═══ The input ═══
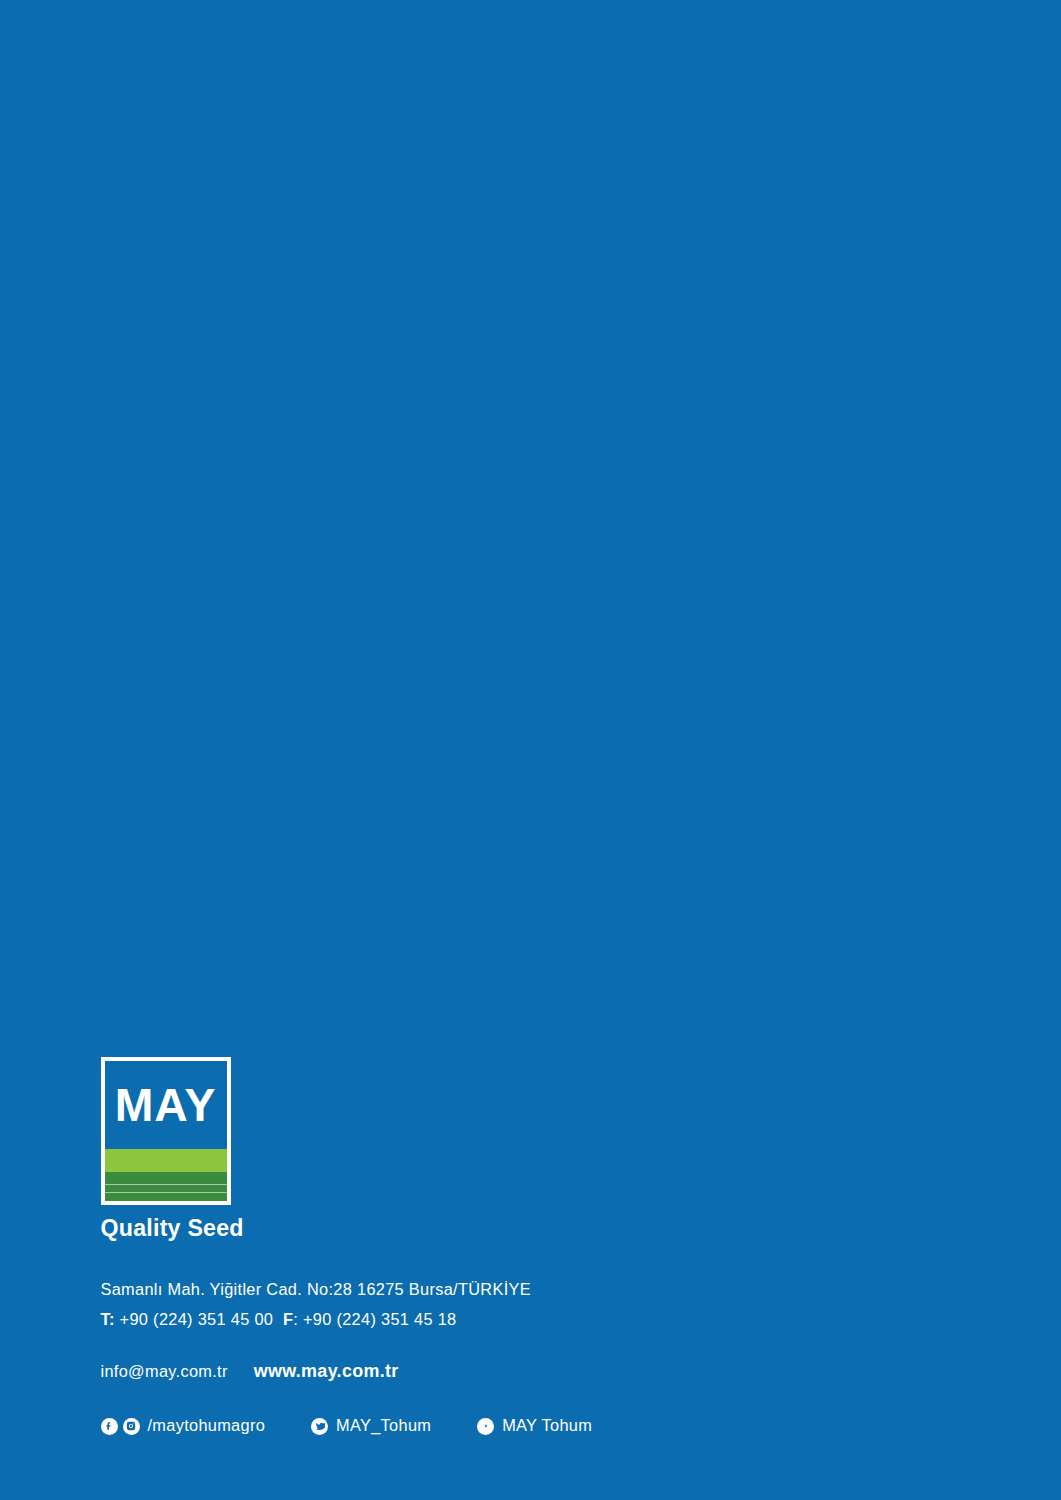MAY
Quality Seed
Samanlı Mah. Yiğitler Cad. No:28 16275 Bursa/TÜRKİYE
T: +90 (224) 351 45 00 F: +90 (224) 351 45 18
info@may.com.tr www.may.com.tr
/maytohumagro MAY_Tohum MAY Tohum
═══
◆ What is expected ◆
Transcribe each entry exactly; images stay out.

◆ Solution to the problem ◆
MAY
Quality Seed
Samanlı Mah. Yiğitler Cad. No:28 16275 Bursa/TÜRKİYE
T: +90 (224) 351 45 00 F: +90 (224) 351 45 18
info@may.com.tr www.may.com.tr
/maytohumagro MAY_Tohum MAY Tohum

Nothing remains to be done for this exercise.